BMW traded down 7 cents, or 0.1 percent, at 70.98 euros as of 1:33 p.m. in Frankfurt after advancing as much as or 0.8 percent. BMW has risen 27 percent over the past 12 months, making it the third-best performer in the 14-member Euro Stoxx autos and parts index and valuing the company at 45.1 billion euros.
Profitability at the automotive unit may decline this year as the debt crisis unsettles consumers in Europe and the introduction of new versions of the 3-Series and 1-Series compact boosts sales of the lower-margin models.
“Markets and consumers alike remain uneasy about the significant public debt and the euro crisis,” Reithofer said, projecting auto earnings before interest and taxes to be “at the upper end” of its 8 percent to 10 percent target range. That’s down from 11.8 percent in 2011.
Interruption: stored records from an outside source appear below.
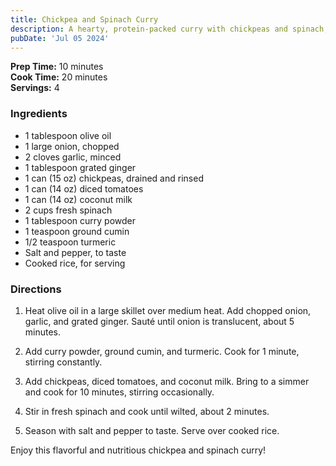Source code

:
 ```yaml
---
title: Chickpea and Spinach Curry
description: A hearty, protein-packed curry with chickpeas and spinach, perfect for a comforting meal.
pubDate: 'Jul 05 2024'
---
```


**Prep Time:** 10 minutes  
**Cook Time:** 20 minutes  
**Servings:** 4  

### Ingredients

- 1 tablespoon olive oil
- 1 large onion, chopped
- 2 cloves garlic, minced
- 1 tablespoon grated ginger
- 1 can (15 oz) chickpeas, drained and rinsed
- 1 can (14 oz) diced tomatoes
- 1 can (14 oz) coconut milk
- 2 cups fresh spinach
- 1 tablespoon curry powder
- 1 teaspoon ground cumin
- 1/2 teaspoon turmeric
- Salt and pepper, to taste
- Cooked rice, for serving

### Directions

1. Heat olive oil in a large skillet over medium heat. Add chopped onion, garlic, and grated ginger. Sauté until onion is translucent, about 5 minutes.

2. Add curry powder, ground cumin, and turmeric. Cook for 1 minute, stirring constantly.

3. Add chickpeas, diced tomatoes, and coconut milk. Bring to a simmer and cook for 10 minutes, stirring occasionally.

4. Stir in fresh spinach and cook until wilted, about 2 minutes.

5. Season with salt and pepper to taste. Serve over cooked rice.

Enjoy this flavorful and nutritious chickpea and spinach curry!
The maker of BMW, Mini and Rolls-Royce vehicles spent 500 million euros in the second half of 2011 to introduce new models. The expenses caused BMW’s auto margins to drop below Audi’s, which reported a 12.1 percent return on sales. Mercedes, which is spending on a new line of small cars, posted a 9 percent Ebit margin in 2011.
Investments to introduce the “i” electric-car sub-brand and to expand into new markets will likely burden profit more in 2012 than last year, Chief Financial Officer Friedrich Eichiner said today.
“Key future projects are likely to result in a negative impact on earnings stronger than last year,” he said, adding that spending will still be less than 7 percent of sales.
BMW expects deliveries in 2012 to rise even as the debt crisis in Europe makes sales in its home region an “uphill battle,” Reithofer said last week at the Geneva motor show. The company projects sales this year to rise by at least 10 percent in China and by a “high single-digit” rate in North America, offsetting a market decline of as much as 5 percent in Europe.
The luxury-car maker proposed a dividend of 2.30 euros per common share for 2011, an increase from the previous year’s 1.30 euros, after net income surged 51 percent to 4.91 billion euros.
Reithofer’s total compensation for last year rose to 6.16 million euros from 4.3 million euros a year earlier, the company said in its annual report.
Higher demand for luxury vehicles was also evident in the earnings of Porsche SE’s carmaking unit. The maker of the 911 sports car, which is 49.9 percent-owned by Volkswagen, said today that 2011 earnings before interest and taxes climbed 22 percent to a record 2.05 billion euros. Sales rose 18 percent to 10.9 billion euros, lifted by demand for the Cayenne SUV.
BMW introduced a new four-door version of the 6-Series coupe at the Geneva motor show last week, while the Mini brand announced plans to produce the Clubvan cargo vehicle starting in the second half, adding to the new two-seat roadster this year. The company plans to roll out 12 new and upgraded BMW and Mini models by this summer, Reithofer said today.
In an effort to lower research costs for developing cleaner technologies such as fuel cells, BMW is in talks with General Motors Co. about a potential cooperation, adding to its existing partnerships with PSA Peugeot Citroen and Toyota Motor Corp., Reithofer said March 6.
To shore up its management ranks for its expansion, BMW appointed Milagros Caina-Andree as head of personnel. The Spanish-born executive will join the automaker in July from Deutsche Bahn AG’s Schenker logistics unit, becoming BMW’s first female management board member. The appointment expands the board to eight.
Current personnel chief Harald Krueger will take on a new role overseeing sales and product lines of the Mini and Rolls-Royce brands as well as BMW’s motorcycle unit. He will also expand BMW’s after-sales business.